Some Japanese politicians go even further. On July 10, Abe Sinjo, the chief cabinet secretary, said that it would be necessary to discuss intensively the range of self-defense options backed by Japan’s constitution because some public opinion supports attacking North Korea’s missile bases. Nukaga Hukusiro, the national defense minister, and Aso Daro, the minister of foreign affairs, agreed that preemptive strikes by Japan should be understood as part of its right of self-defense.
Indeed, these conservative politicians are echoing the opinions of hardliners because they want to enhance their political influence inside Japan by promoting fears of possible attacks from outside. However, a more serious concern is that the logic employed by these politicians resembles the logic used to support Japanese aggression in former times. For instance, Japan invaded Chosun (today’s Korea) in 1592 so it could later attack the Ming dynasty in China. Japan claimed that it was borrowing a route to China.
Similarly, Japan may ask South Korea to “lend” a route in order to reach North Korea rather than directly landing in the North. Japan’s approach, claiming that preemptive attacks on North Korea are needed to protect its own citizens, may further promote broader attacks on the entire Korean peninsula.
Right wing groups in Japan still argue the so-called “hypothesis on the Korean peninsula as a weapon against Japan.” They believe that Korea threatens Japan’s security because it projects from the Asian continent like a forearm toward Japan. Reviewing historical records, Japan’s annexation of Korea in 1910 was followed by the invasion of Manchuria in 1931 and the invasion of China in 1937.

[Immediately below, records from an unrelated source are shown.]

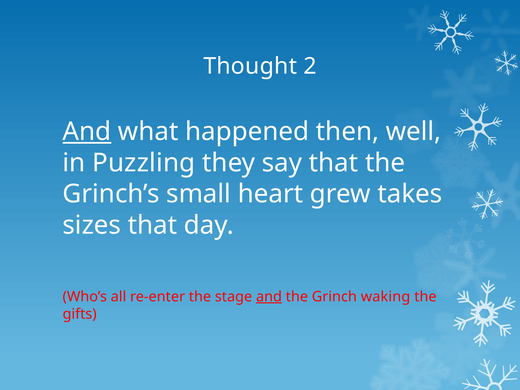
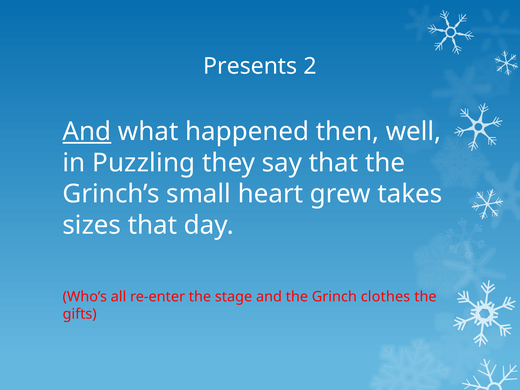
Thought: Thought -> Presents
and at (269, 297) underline: present -> none
waking: waking -> clothes
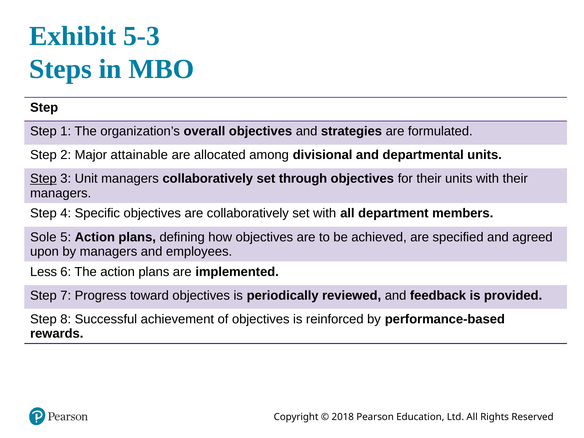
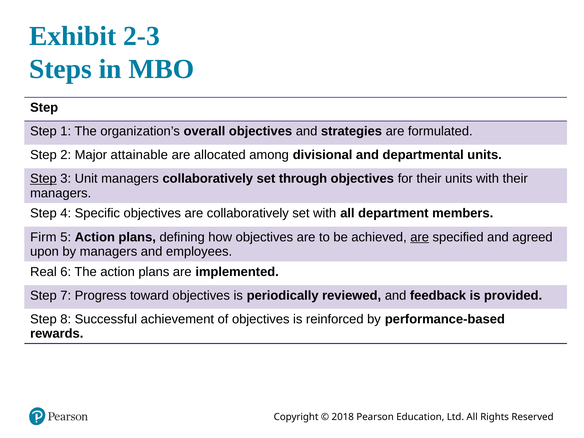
5-3: 5-3 -> 2-3
Sole: Sole -> Firm
are at (420, 237) underline: none -> present
Less: Less -> Real
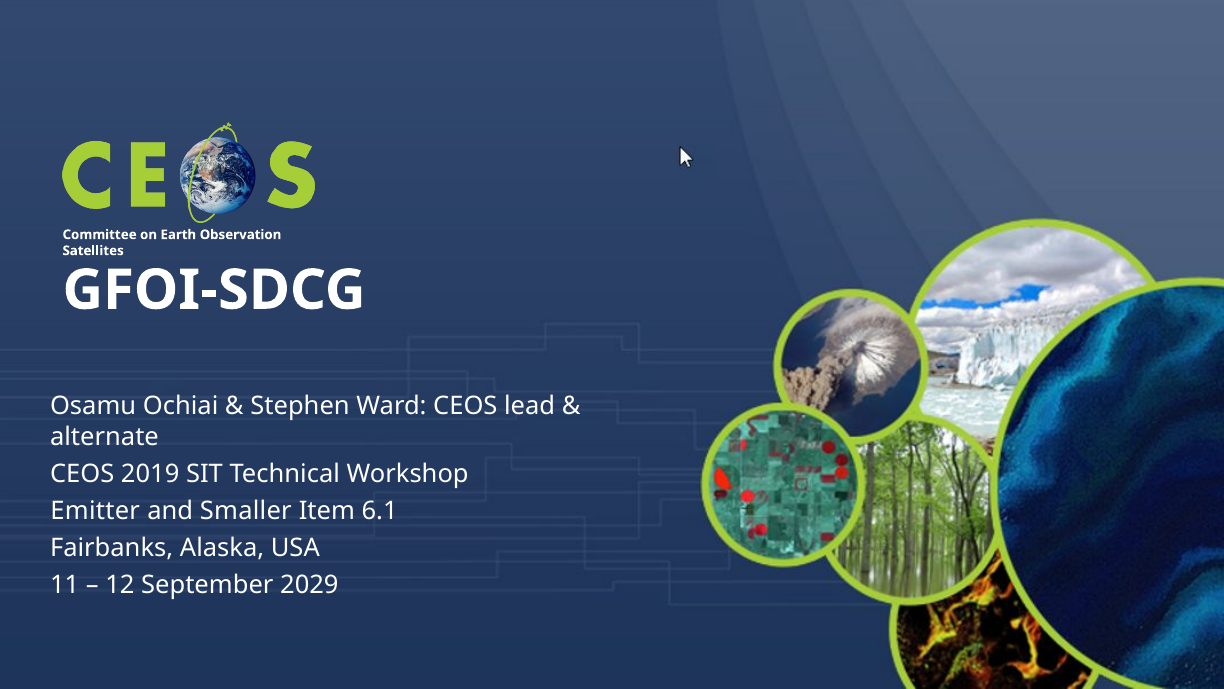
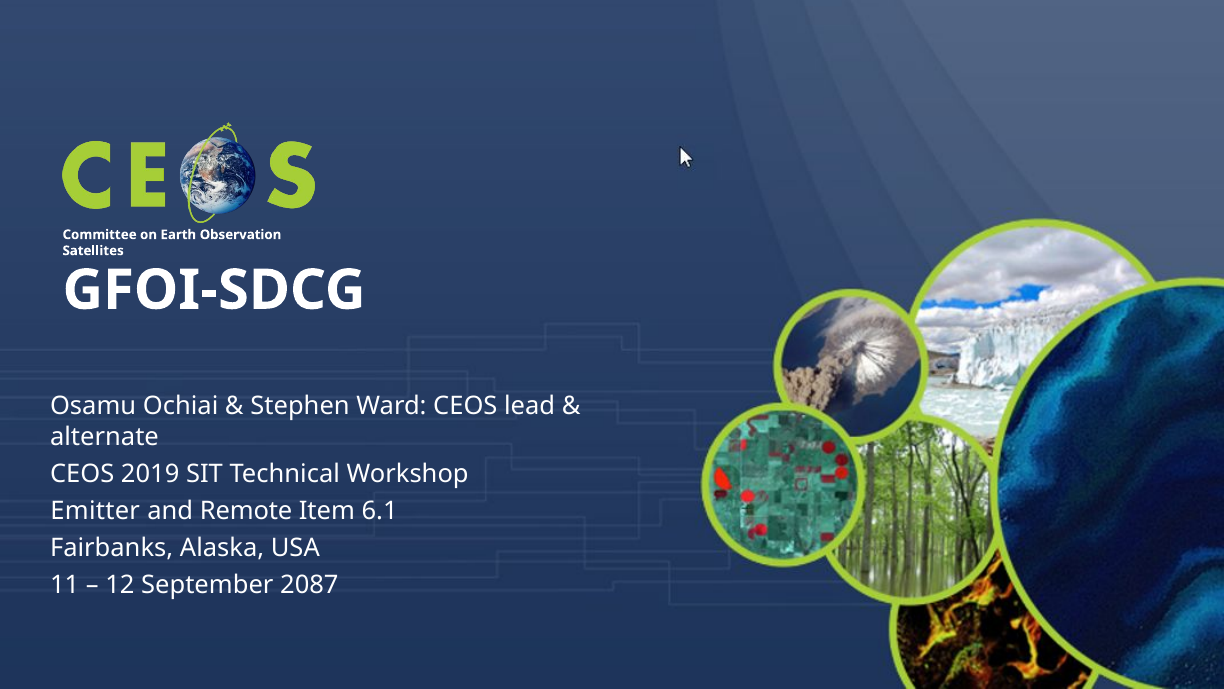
Smaller: Smaller -> Remote
2029: 2029 -> 2087
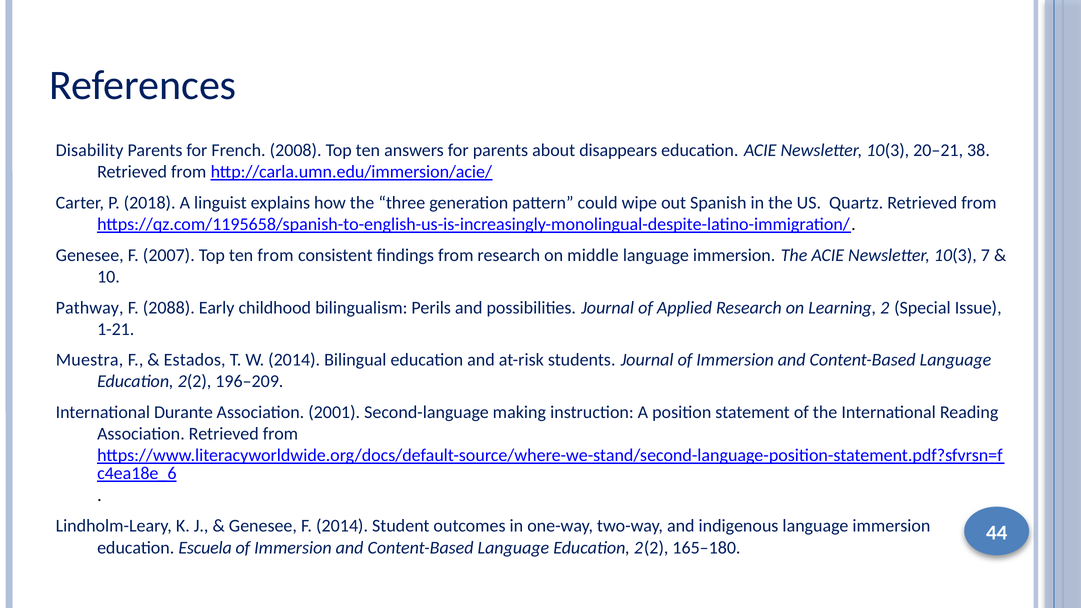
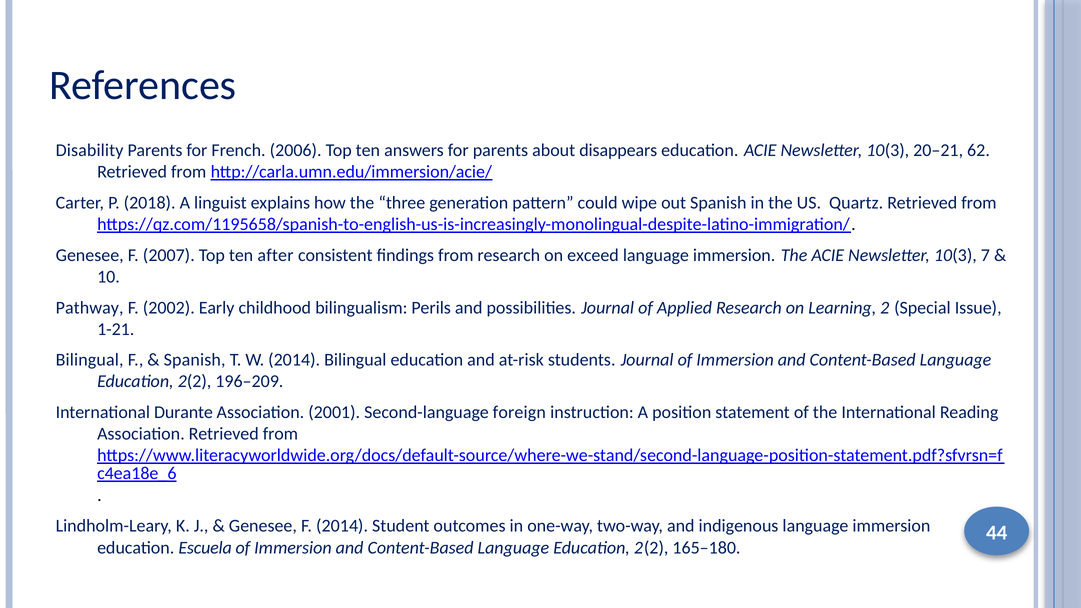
2008: 2008 -> 2006
38: 38 -> 62
ten from: from -> after
middle: middle -> exceed
2088: 2088 -> 2002
Muestra at (90, 360): Muestra -> Bilingual
Estados at (195, 360): Estados -> Spanish
making: making -> foreign
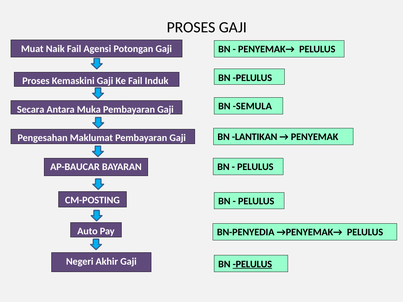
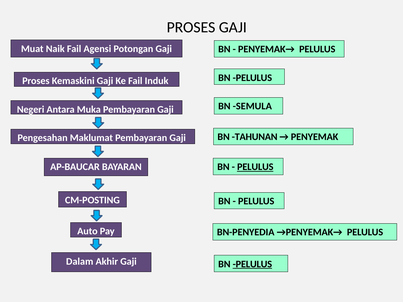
Secara: Secara -> Negeri
LANTIKAN: LANTIKAN -> TAHUNAN
PELULUS at (255, 167) underline: none -> present
Negeri: Negeri -> Dalam
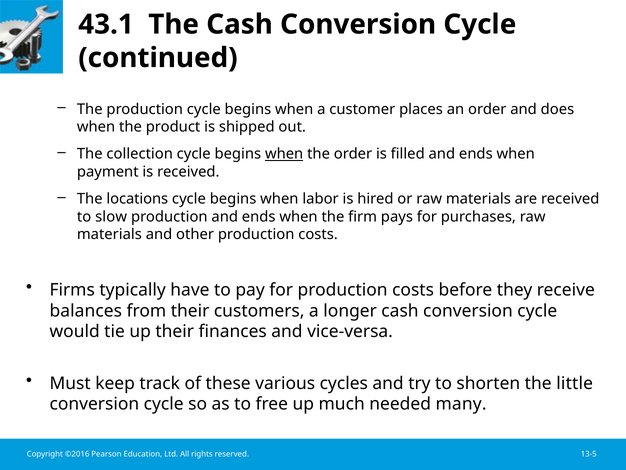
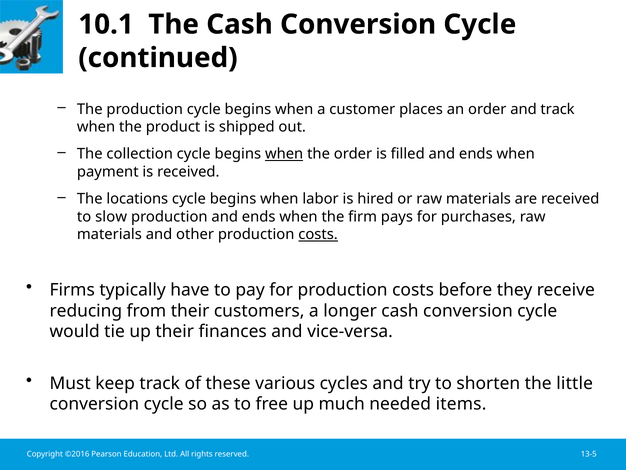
43.1: 43.1 -> 10.1
and does: does -> track
costs at (318, 234) underline: none -> present
balances: balances -> reducing
many: many -> items
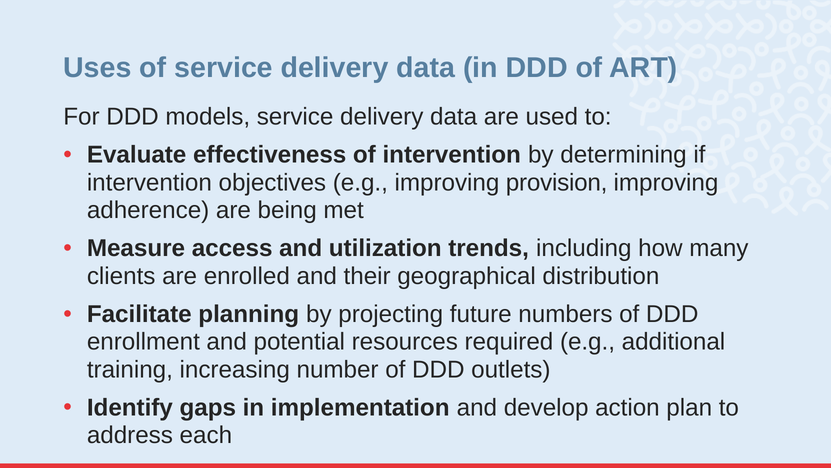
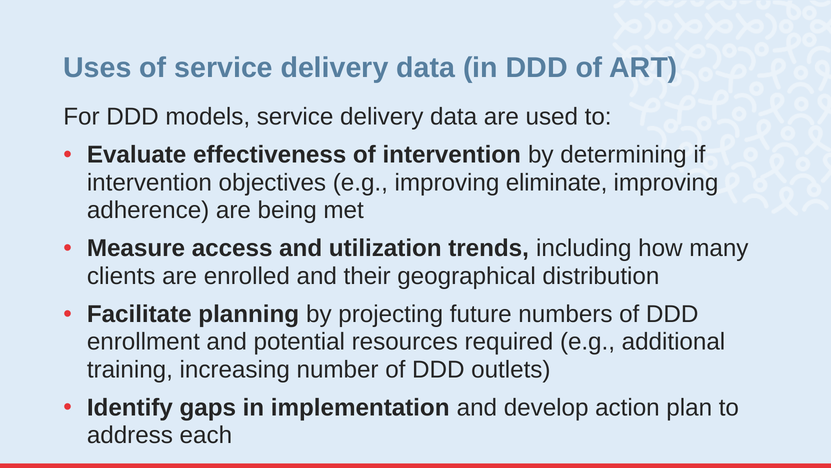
provision: provision -> eliminate
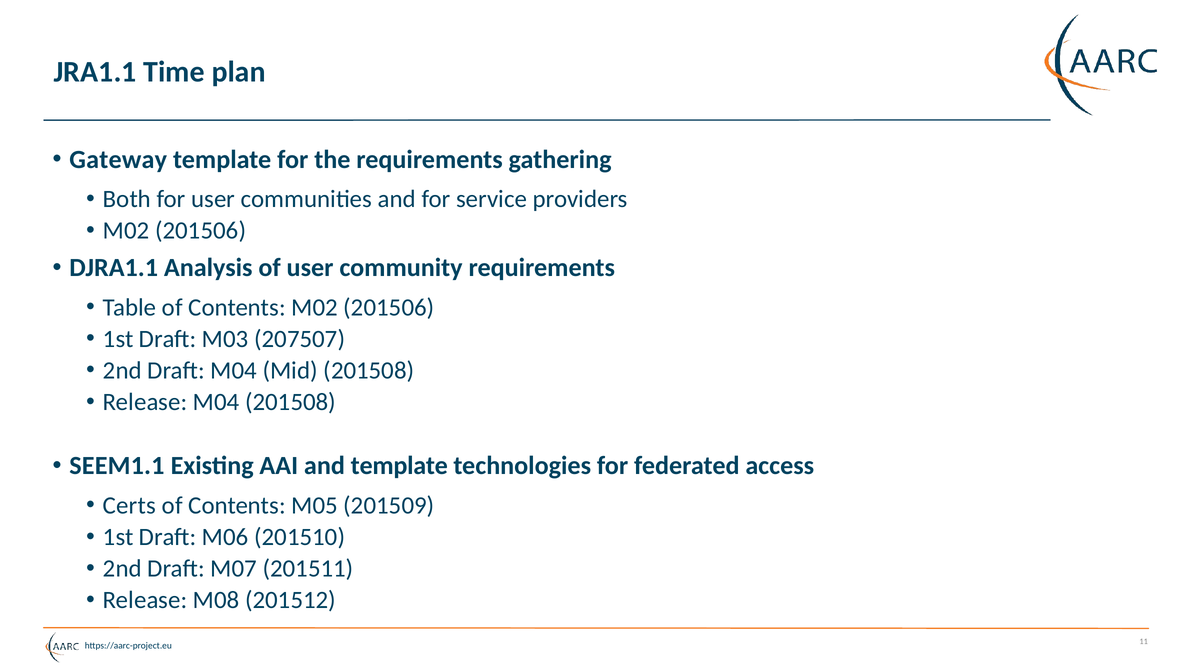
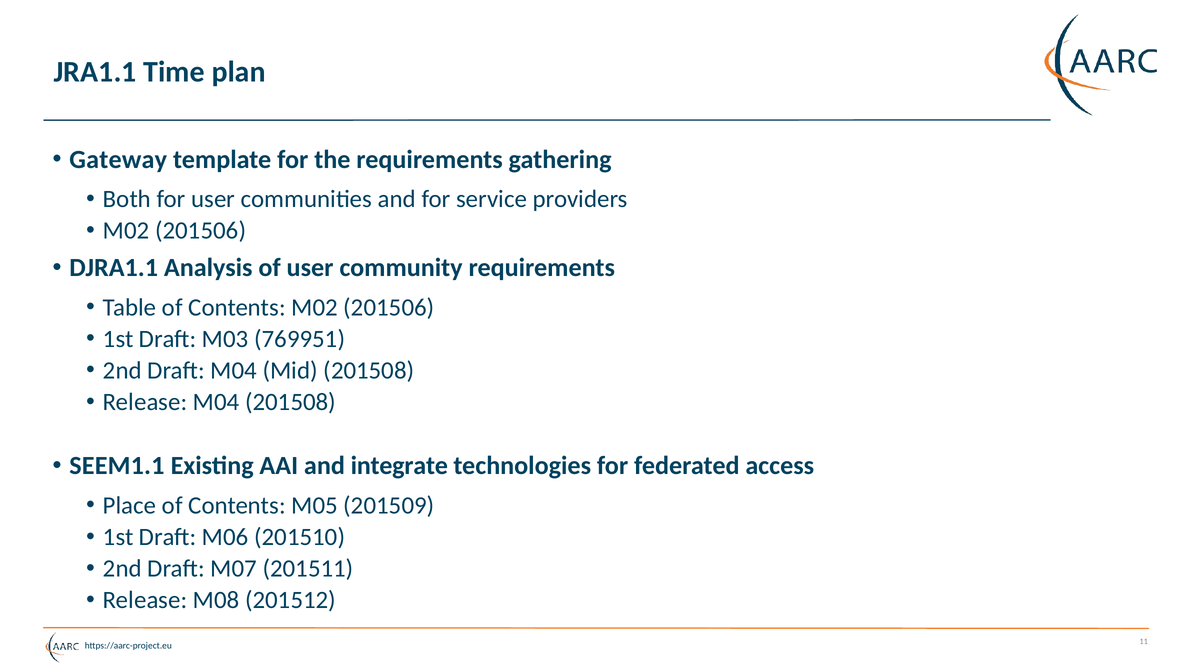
207507: 207507 -> 769951
and template: template -> integrate
Certs: Certs -> Place
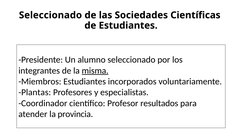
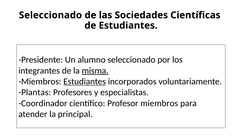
Estudiantes at (85, 82) underline: none -> present
Profesor resultados: resultados -> miembros
provincia: provincia -> principal
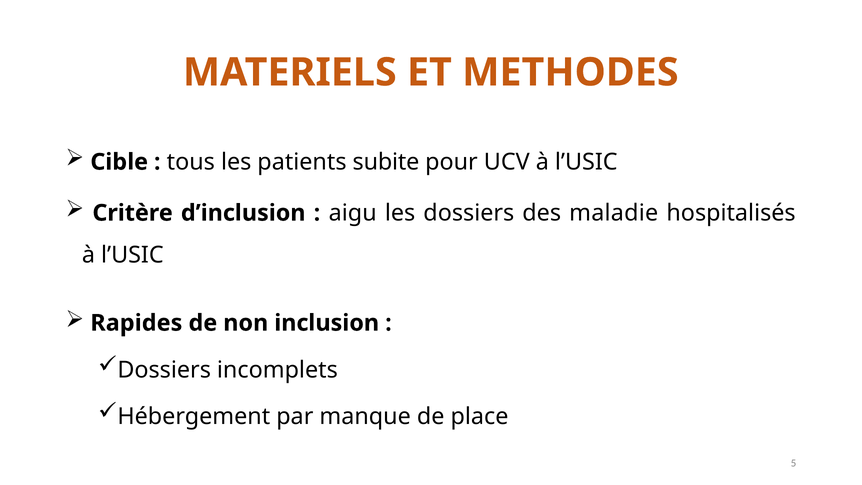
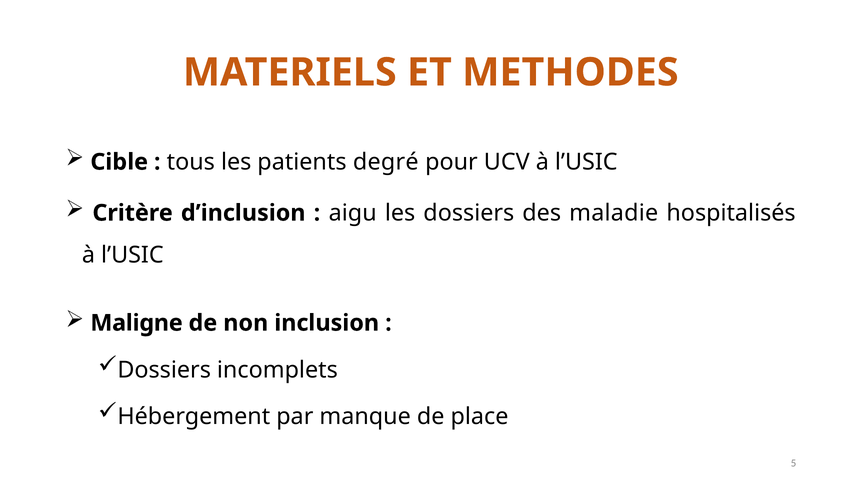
subite: subite -> degré
Rapides: Rapides -> Maligne
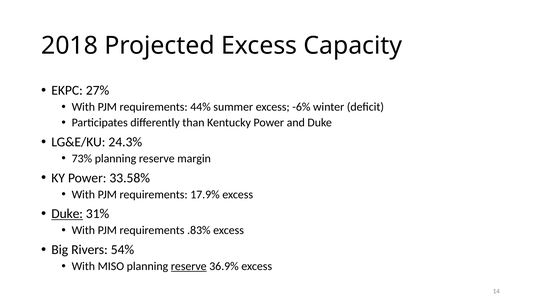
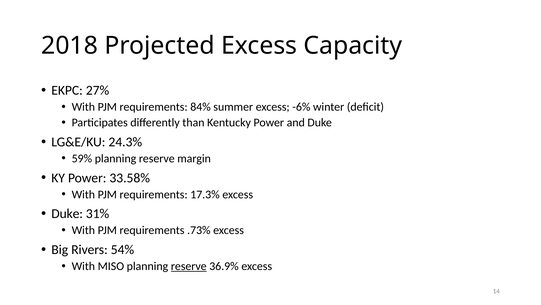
44%: 44% -> 84%
73%: 73% -> 59%
17.9%: 17.9% -> 17.3%
Duke at (67, 213) underline: present -> none
.83%: .83% -> .73%
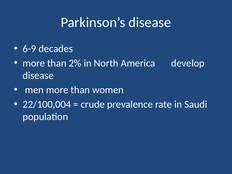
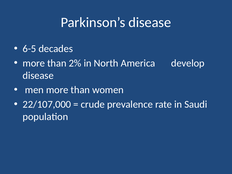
6-9: 6-9 -> 6-5
22/100,004: 22/100,004 -> 22/107,000
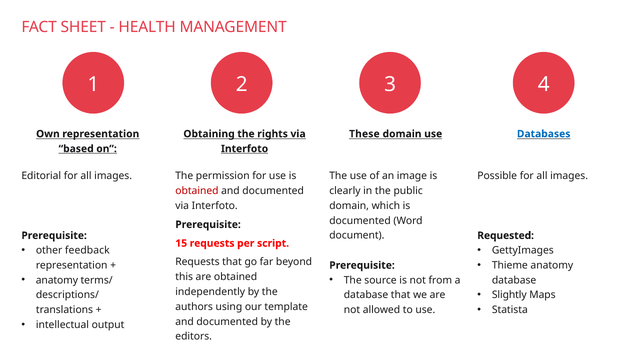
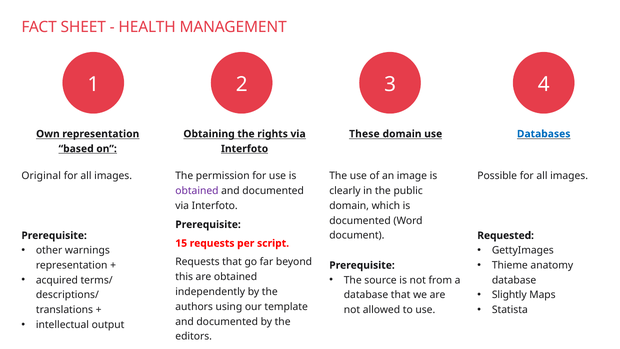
Editorial: Editorial -> Original
obtained at (197, 191) colour: red -> purple
feedback: feedback -> warnings
anatomy at (57, 280): anatomy -> acquired
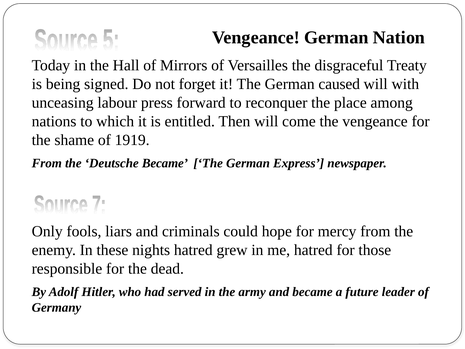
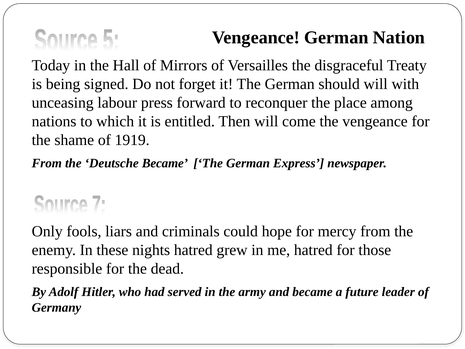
caused: caused -> should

On July 11, Jung Tae Ho, the spokesman of the Blue House (South Korea’s presidential palace), criticized Japan’s hypothesis saying pre-emptive attacks were greatly minatory approaches that would damage the peace on the Korean peninsula and in the Northeast Asian region, particularly because of Japan’s history of having invaded Korea on the excuse of “protecting its own citizens residing in Korea.” Unfortunately, South Korea and Japan have also had significant conflicts over the issue of Dokdo Island this year.
Some people argue that North Korea’s missile tests have motivated the U.S. to develop a missile defense system (MD). However, the origin of the MD can be traced to the space-based defense plan promoted by the Reagan administration in the 1980s. The Bush administration has actively pursued the MD since 2001. Even without North Korea’s missile launch, the MD would have been pursued. In fact, the main targets of the MD are ballistic missiles from Russia and China.
Japan’s reactions to North Korea’s missile tests are quite furious. Japan has not hesitated to provoke South Korea and China, and has made a huge issue out of the possible threat posed by North Korea. If Japan does not deal with tensions or conflicts with its neighboring countries in a well-measured and serious manner, it should not be considered a real member of the Northeast Asian region.
An important factor, which should be remembered, is that Japan’s invasions did not stop with Korea and China. Japan’s aggression went further in World War II. In fact, everyone knows how the story of Japan’s aggression ended.
Ha Jong Moon, a professor in Japanology at Hanshin University in South Korea, pointed out in an interview with the Peace Broadcast Channel (PBC), on July 11, that Japan would be put under situations “holding a blade rather than a ball” through its militarization. He emphasized that the militarization of Japan would not have a positive impact on the future of the country.